_Selection_.
◆ ◆ ◆
The authors of this article, Dick Waters and John Barrus,
were two of the developers of "Diamond Park": a square-mile virtual space
where people could gather to work, learn and play together.
Take a tour of Diamond Park.

Today, computer use is predominantly single-user, real-time. Someone sits at a personal computer or workstation, makes changes (in, say, a spreadsheet program or a computer-aided design tool), and within a second or less sees the alterations' effects on a computer screen, often in the form of a table, graph, or drawing. Further, the computer now also serves as a medium of information exchange; the user can send and receive information through a modem or network connection. This, too, is a single-user operation; the style of communication with another user is generally disconnected (unlike the telephone, with its hard-wired, real-time channel between the users) and serial (one user sends a message and its recipient sends one back).
◆ ◆ ◆
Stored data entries
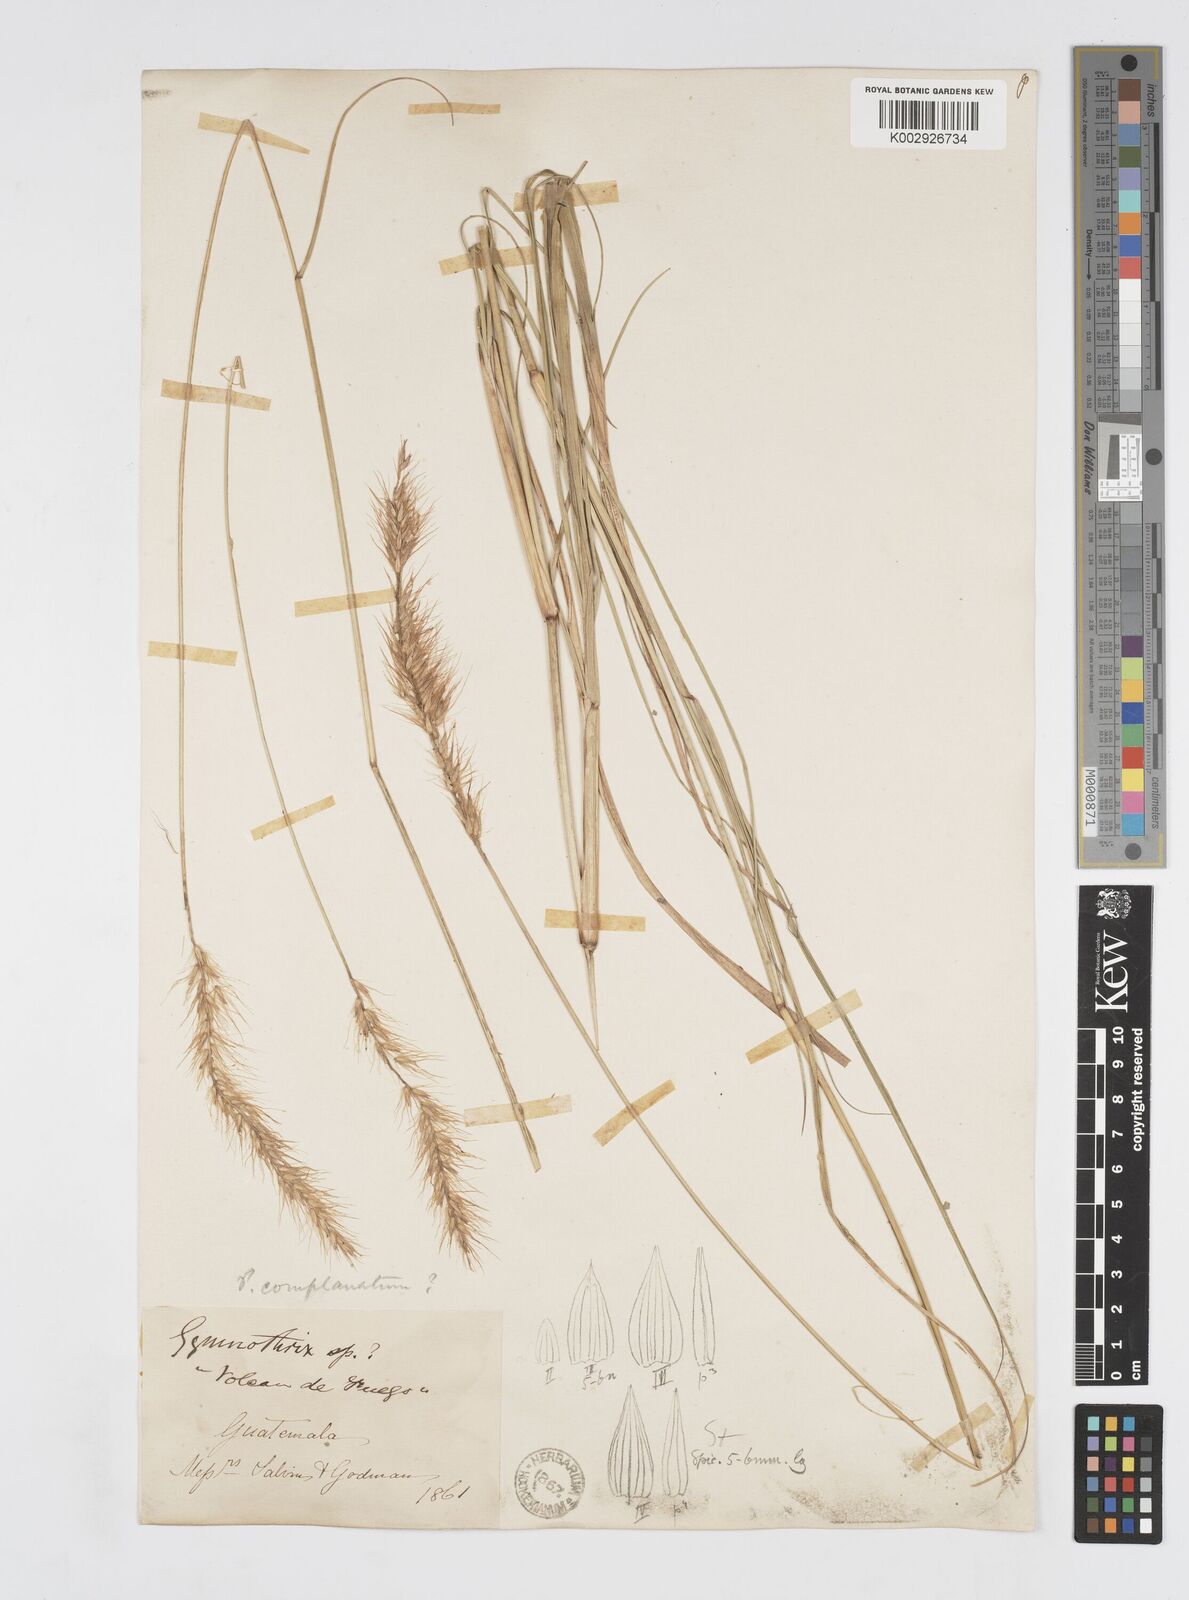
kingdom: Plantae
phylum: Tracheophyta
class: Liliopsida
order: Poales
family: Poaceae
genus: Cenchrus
◆ ◆ ◆
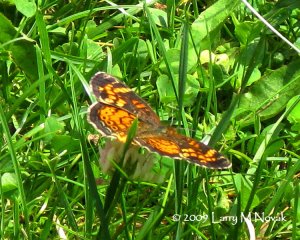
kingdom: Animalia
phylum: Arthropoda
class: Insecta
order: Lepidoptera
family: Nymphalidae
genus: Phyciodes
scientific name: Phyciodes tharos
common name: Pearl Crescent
◆ ◆ ◆
_What the task requires_. According to the excerpt about Diamond Park, in which forms does a user often see the effects of changes on a computer screen?

_Exercise solution_. A table, a graph, and a drawing.